ACTIONS, PROCESS, AND SERVICE OF PROCESS
ACTIONS FOR MEDICAL INJURY
507-C:2 Burden of Proof.
I. In any action for medical injury, the plaintiff shall have the burden of proving by affirmative evidence consisting of the expert testimony of a competent witness or witnesses:
(a) The standard of acceptable professional practice in the medical care provider's profession or specialty thereof, if any, at the time the medical care in question was rendered; and
(b) That the medical care provider failed to act in accordance with such standard; and
(c) That as a proximate result thereof, the injured person suffered injuries which would not otherwise have occurred.
II. Without limiting the applicability of paragraph I of this section, where the plaintiff claims that a medical care provider failed to supply adequate information to obtain the informed consent of the injured person:
(a) The plaintiff shall have the burden of proving by affirmative evidence, consisting of expert testimony of a competent witness or witnesses, that the treatment, procedure or surgery was performed in other than an emergency situation and that the medical care provider did not supply that type of information regarding the treatment, procedure or surgery as would customarily have been given to a patient in the position of the injured person or other persons authorized to give consent for such a patient by other medical care providers with similar training and experience at the time of the treatment, procedure or surgery.
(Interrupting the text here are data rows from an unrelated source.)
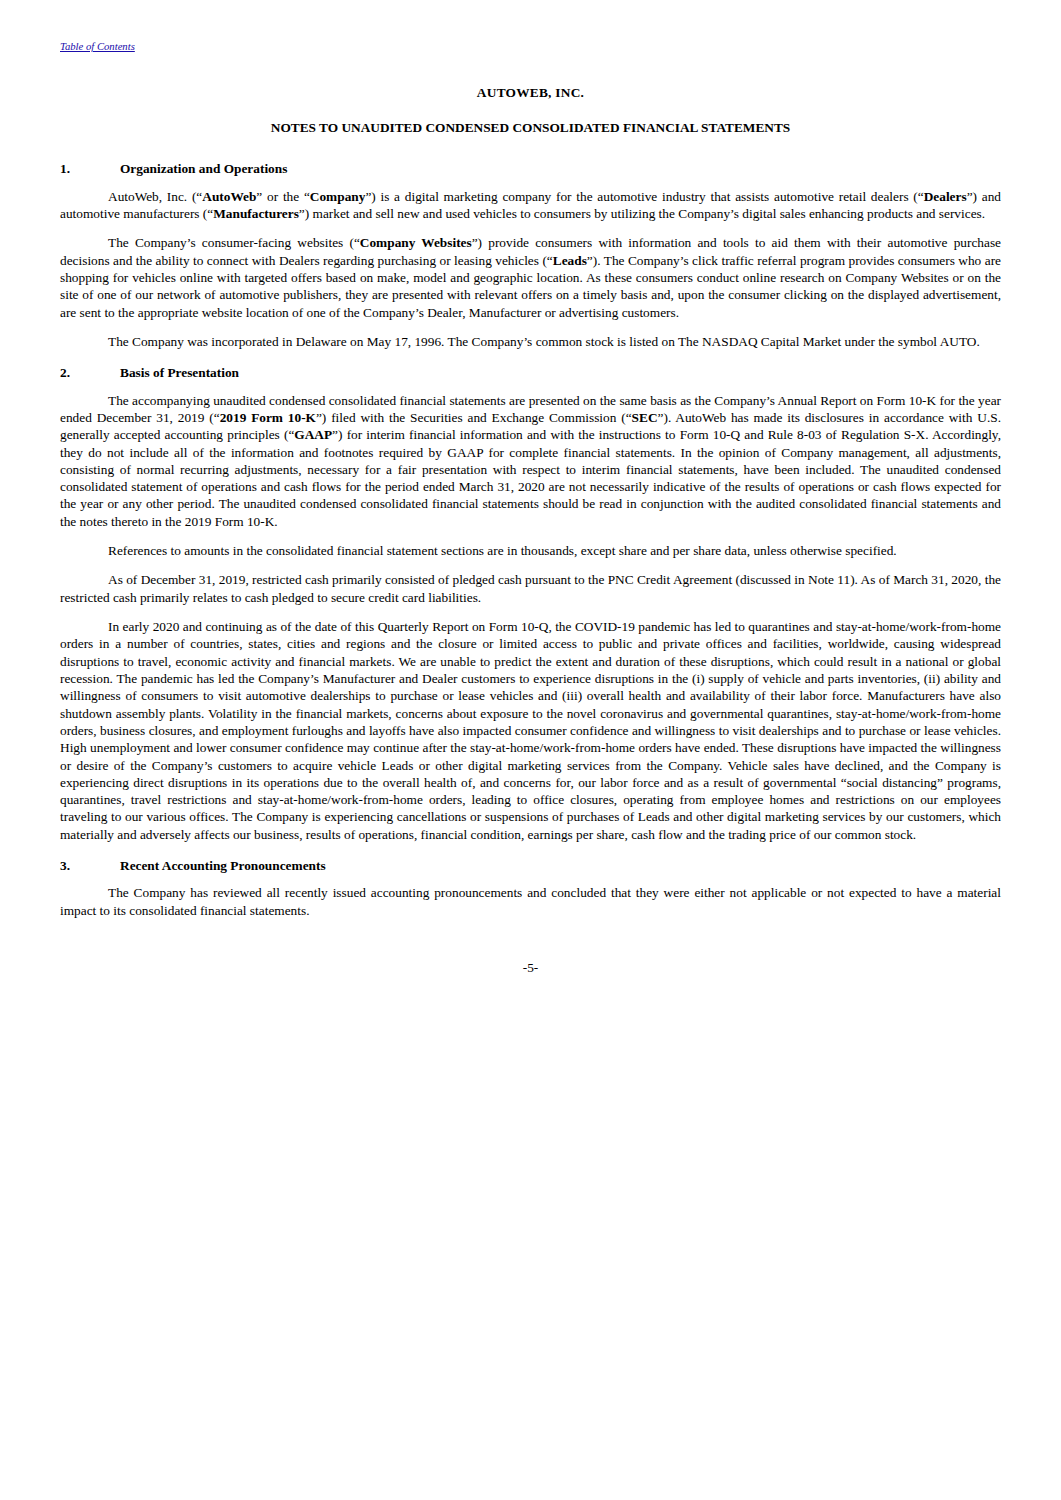Table of Contents
AUTOWEB, INC.
NOTES TO UNAUDITED CONDENSED CONSOLIDATED FINANCIAL STATEMENTS
1. Organization and Operations
AutoWeb, Inc. (“AutoWeb” or the “Company”) is a digital marketing company for the automotive industry that assists automotive retail dealers (“Dealers”) and automotive manufacturers (“Manufacturers”) market and sell new and used vehicles to consumers by utilizing the Company’s digital sales enhancing products and services.
The Company’s consumer-facing websites (“Company Websites”) provide consumers with information and tools to aid them with their automotive purchase decisions and the ability to connect with Dealers regarding purchasing or leasing vehicles (“Leads”). The Company’s click traffic referral program provides consumers who are shopping for vehicles online with targeted offers based on make, model and geographic location. As these consumers conduct online research on Company Websites or on the site of one of our network of automotive publishers, they are presented with relevant offers on a timely basis and, upon the consumer clicking on the displayed advertisement, are sent to the appropriate website location of one of the Company’s Dealer, Manufacturer or advertising customers.
The Company was incorporated in Delaware on May 17, 1996. The Company’s common stock is listed on The NASDAQ Capital Market under the symbol AUTO.
2. Basis of Presentation
The accompanying unaudited condensed consolidated financial statements are presented on the same basis as the Company’s Annual Report on Form 10-K for the year ended December 31, 2019 (“2019 Form 10-K”) filed with the Securities and Exchange Commission (“SEC”). AutoWeb has made its disclosures in accordance with U.S. generally accepted accounting principles (“GAAP”) for interim financial information and with the instructions to Form 10-Q and Rule 8-03 of Regulation S-X. Accordingly, they do not include all of the information and footnotes required by GAAP for complete financial statements. In the opinion of Company management, all adjustments, consisting of normal recurring adjustments, necessary for a fair presentation with respect to interim financial statements, have been included. The unaudited condensed consolidated statement of operations and cash flows for the period ended March 31, 2020 are not necessarily indicative of the results of operations or cash flows expected for the year or any other period. The unaudited condensed consolidated financial statements should be read in conjunction with the audited consolidated financial statements and the notes thereto in the 2019 Form 10-K.
References to amounts in the consolidated financial statement sections are in thousands, except share and per share data, unless otherwise specified.
As of December 31, 2019, restricted cash primarily consisted of pledged cash pursuant to the PNC Credit Agreement (discussed in Note 11). As of March 31, 2020, the restricted cash primarily relates to cash pledged to secure credit card liabilities.
In early 2020 and continuing as of the date of this Quarterly Report on Form 10-Q, the COVID-19 pandemic has led to quarantines and stay-at-home/work-from-home orders in a number of countries, states, cities and regions and the closure or limited access to public and private offices and facilities, worldwide, causing widespread disruptions to travel, economic activity and financial markets. We are unable to predict the extent and duration of these disruptions, which could result in a national or global recession. The pandemic has led the Company’s Manufacturer and Dealer customers to experience disruptions in the (i) supply of vehicle and parts inventories, (ii) ability and willingness of consumers to visit automotive dealerships to purchase or lease vehicles and (iii) overall health and availability of their labor force. Manufacturers have also shutdown assembly plants. Volatility in the financial markets, concerns about exposure to the novel coronavirus and governmental quarantines, stay-at-home/work-from-home orders, business closures, and employment furloughs and layoffs have also impacted consumer confidence and willingness to visit dealerships and to purchase or lease vehicles. High unemployment and lower consumer confidence may continue after the stay-at-home/work-from-home orders have ended. These disruptions have impacted the willingness or desire of the Company’s customers to acquire vehicle Leads or other digital marketing services from the Company. Vehicle sales have declined, and the Company is experiencing direct disruptions in its operations due to the overall health of, and concerns for, our labor force and as a result of governmental “social distancing” programs, quarantines, travel restrictions and stay-at-home/work-from-home orders, leading to office closures, operating from employee homes and restrictions on our employees traveling to our various offices. The Company is experiencing cancellations or suspensions of purchases of Leads and other digital marketing services by our customers, which materially and adversely affects our business, results of operations, financial condition, earnings per share, cash flow and the trading price of our common stock.
3. Recent Accounting Pronouncements
The Company has reviewed all recently issued accounting pronouncements and concluded that they were either not applicable or not expected to have a material impact to its consolidated financial statements.
-5-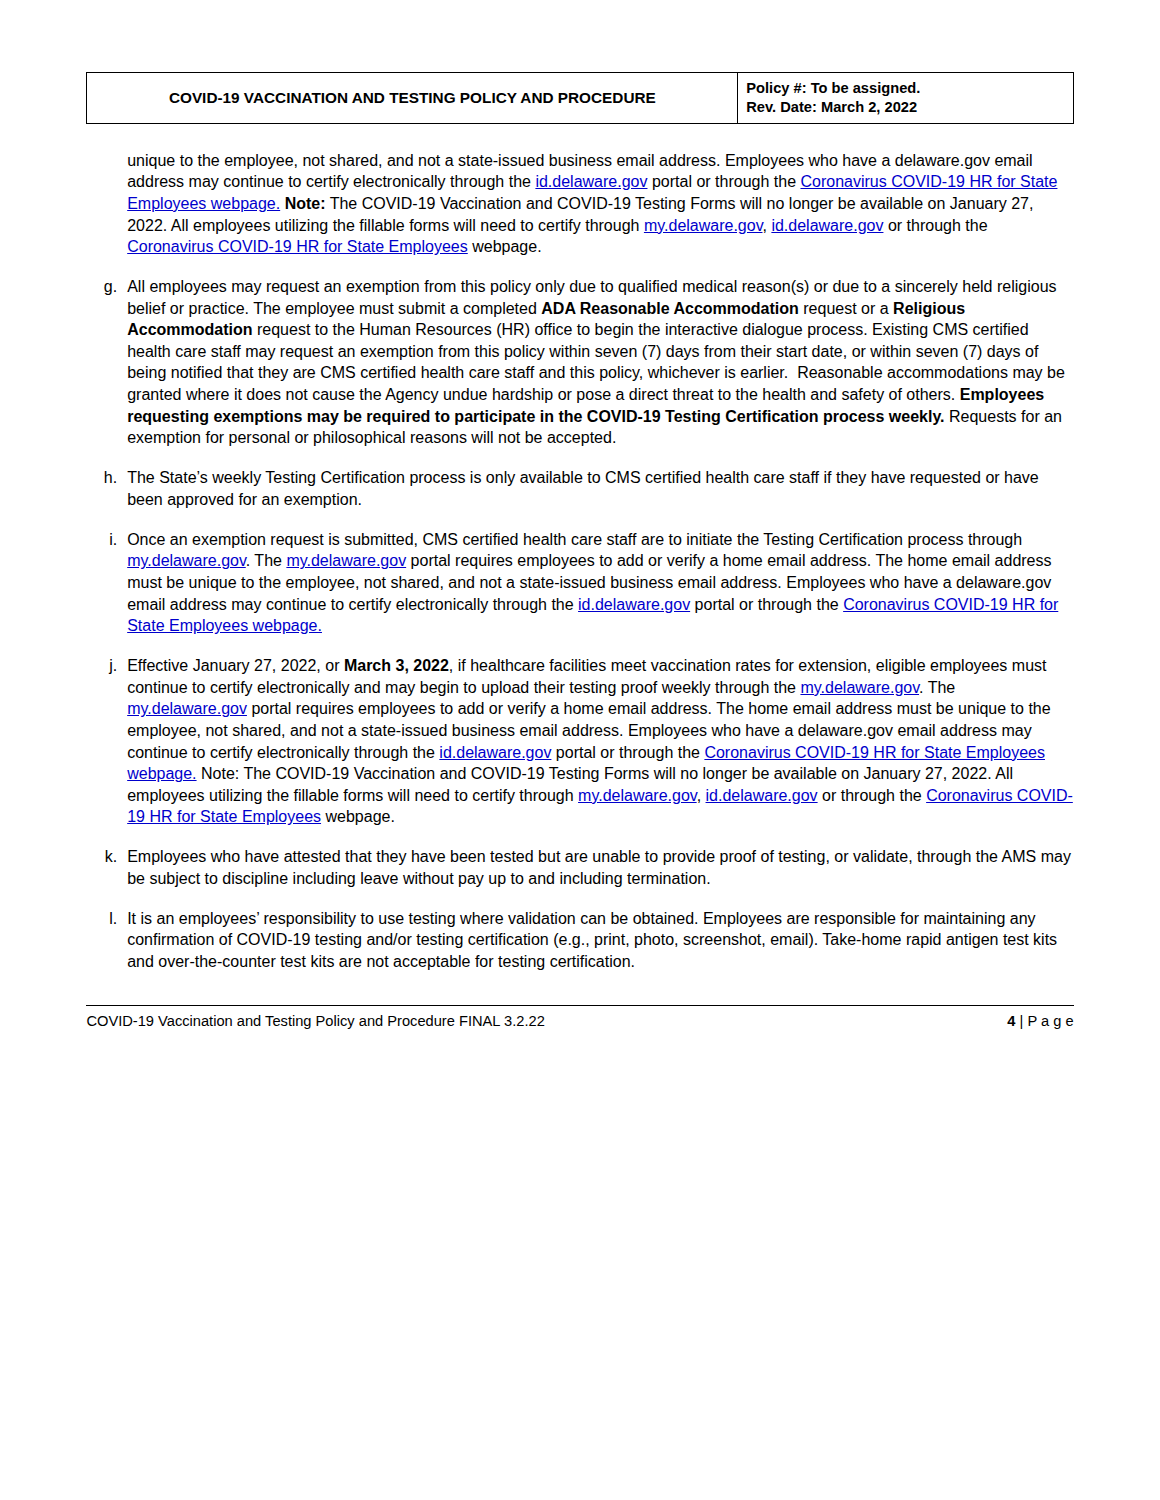| COVID-19 VACCINATION AND TESTING POLICY AND PROCEDURE | Policy #: To be assigned. Rev. Date: March 2, 2022 |
unique to the employee, not shared, and not a state-issued business email address. Employees who have a delaware.gov email address may continue to certify electronically through the id.delaware.gov portal or through the Coronavirus COVID-19 HR for State Employees webpage. Note: The COVID-19 Vaccination and COVID-19 Testing Forms will no longer be available on January 27, 2022. All employees utilizing the fillable forms will need to certify through my.delaware.gov, id.delaware.gov or through the Coronavirus COVID-19 HR for State Employees webpage.
All employees may request an exemption from this policy only due to qualified medical reason(s) or due to a sincerely held religious belief or practice. The employee must submit a completed ADA Reasonable Accommodation request or a Religious Accommodation request to the Human Resources (HR) office to begin the interactive dialogue process. Existing CMS certified health care staff may request an exemption from this policy within seven (7) days from their start date, or within seven (7) days of being notified that they are CMS certified health care staff and this policy, whichever is earlier. Reasonable accommodations may be granted where it does not cause the Agency undue hardship or pose a direct threat to the health and safety of others. Employees requesting exemptions may be required to participate in the COVID-19 Testing Certification process weekly. Requests for an exemption for personal or philosophical reasons will not be accepted.
The State’s weekly Testing Certification process is only available to CMS certified health care staff if they have requested or have been approved for an exemption.
Once an exemption request is submitted, CMS certified health care staff are to initiate the Testing Certification process through my.delaware.gov. The my.delaware.gov portal requires employees to add or verify a home email address. The home email address must be unique to the employee, not shared, and not a state-issued business email address. Employees who have a delaware.gov email address may continue to certify electronically through the id.delaware.gov portal or through the Coronavirus COVID-19 HR for State Employees webpage.
Effective January 27, 2022, or March 3, 2022, if healthcare facilities meet vaccination rates for extension, eligible employees must continue to certify electronically and may begin to upload their testing proof weekly through the my.delaware.gov. The my.delaware.gov portal requires employees to add or verify a home email address. The home email address must be unique to the employee, not shared, and not a state-issued business email address. Employees who have a delaware.gov email address may continue to certify electronically through the id.delaware.gov portal or through the Coronavirus COVID-19 HR for State Employees webpage. Note: The COVID-19 Vaccination and COVID-19 Testing Forms will no longer be available on January 27, 2022. All employees utilizing the fillable forms will need to certify through my.delaware.gov, id.delaware.gov or through the Coronavirus COVID-19 HR for State Employees webpage.
Employees who have attested that they have been tested but are unable to provide proof of testing, or validate, through the AMS may be subject to discipline including leave without pay up to and including termination.
It is an employees’ responsibility to use testing where validation can be obtained. Employees are responsible for maintaining any confirmation of COVID-19 testing and/or testing certification (e.g., print, photo, screenshot, email). Take-home rapid antigen test kits and over-the-counter test kits are not acceptable for testing certification.
COVID-19 Vaccination and Testing Policy and Procedure FINAL 3.2.22 4 | P a g e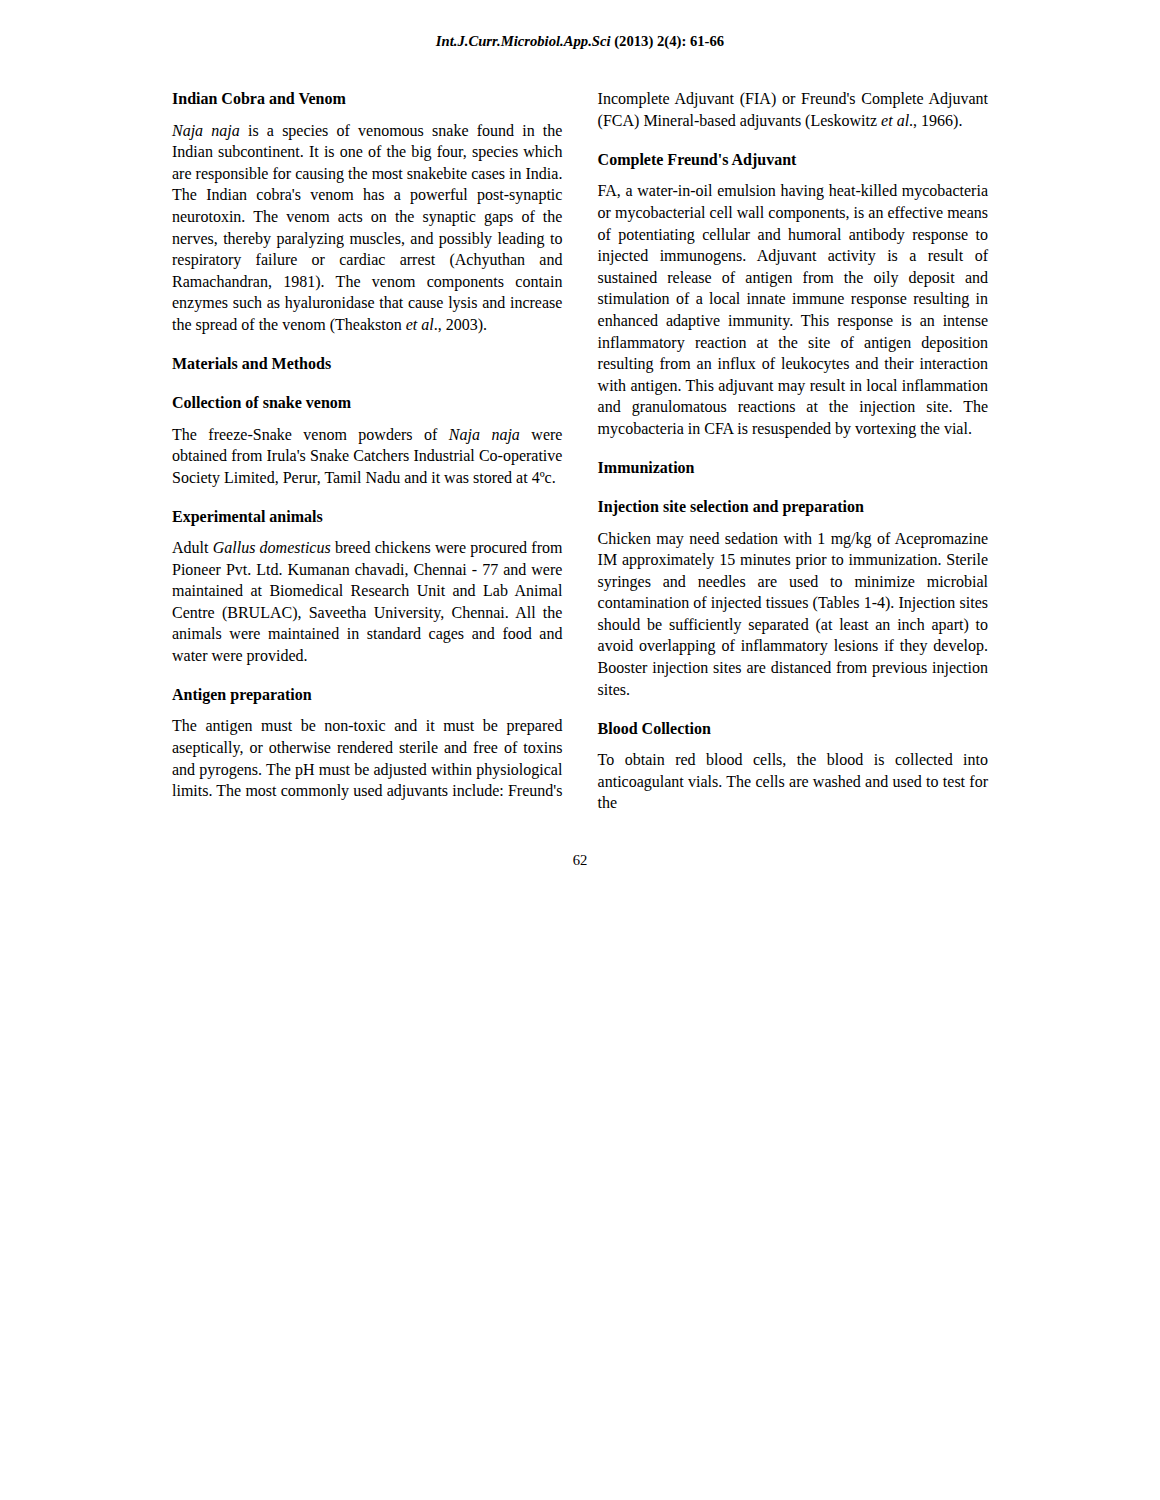Int.J.Curr.Microbiol.App.Sci (2013) 2(4): 61-66
Indian Cobra and Venom
Naja naja is a species of venomous snake found in the Indian subcontinent. It is one of the big four, species which are responsible for causing the most snakebite cases in India. The Indian cobra's venom has a powerful post-synaptic neurotoxin. The venom acts on the synaptic gaps of the nerves, thereby paralyzing muscles, and possibly leading to respiratory failure or cardiac arrest (Achyuthan and Ramachandran, 1981). The venom components contain enzymes such as hyaluronidase that cause lysis and increase the spread of the venom (Theakston et al., 2003).
Materials and Methods
Collection of snake venom
The freeze-Snake venom powders of Naja naja were obtained from Irula's Snake Catchers Industrial Co-operative Society Limited, Perur, Tamil Nadu and it was stored at 4ºc.
Experimental animals
Adult Gallus domesticus breed chickens were procured from Pioneer Pvt. Ltd. Kumanan chavadi, Chennai - 77 and were maintained at Biomedical Research Unit and Lab Animal Centre (BRULAC), Saveetha University, Chennai. All the animals were maintained in standard cages and food and water were provided.
Antigen preparation
The antigen must be non-toxic and it must be prepared aseptically, or otherwise rendered sterile and free of toxins and pyrogens. The pH must be adjusted within physiological limits. The most commonly used adjuvants include: Freund's Incomplete Adjuvant (FIA) or Freund's Complete Adjuvant (FCA) Mineral-based adjuvants (Leskowitz et al., 1966).
Complete Freund's Adjuvant
FA, a water-in-oil emulsion having heat-killed mycobacteria or mycobacterial cell wall components, is an effective means of potentiating cellular and humoral antibody response to injected immunogens. Adjuvant activity is a result of sustained release of antigen from the oily deposit and stimulation of a local innate immune response resulting in enhanced adaptive immunity. This response is an intense inflammatory reaction at the site of antigen deposition resulting from an influx of leukocytes and their interaction with antigen. This adjuvant may result in local inflammation and granulomatous reactions at the injection site. The mycobacteria in CFA is resuspended by vortexing the vial.
Immunization
Injection site selection and preparation
Chicken may need sedation with 1 mg/kg of Acepromazine IM approximately 15 minutes prior to immunization. Sterile syringes and needles are used to minimize microbial contamination of injected tissues (Tables 1-4). Injection sites should be sufficiently separated (at least an inch apart) to avoid overlapping of inflammatory lesions if they develop. Booster injection sites are distanced from previous injection sites.
Blood Collection
To obtain red blood cells, the blood is collected into anticoagulant vials. The cells are washed and used to test for the
62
(b) In determining whether the plaintiff has satisfied the requirements of subparagraph (a) of this paragraph, the following matters shall also be considered as material issues:
(1) Whether a person of ordinary intelligence and awareness in a position similar to that of the injured person or person giving consent on his behalf could reasonably be expected to know of the risks or hazards inherent in such treatment, procedure or surgery;
(2) Whether the injured person or the person giving consent on his behalf knew of the risks or hazard inherent in such treatment, procedure or surgery;
(3) Whether the injured party would have undergone the treatment, procedure or surgery regardless of the risk involved or whether he did not wish to be informed thereof;
(4) Whether it was reasonable for the medical care provider to limit disclosure of information because such disclosure could be expected to adversely and substantially affect the injured person's condition.
III. In any action for medical injury, the doctrine of res ipsa loquitur shall not apply.
Source. 1977, 417:22, eff. Sept. 3, 1977.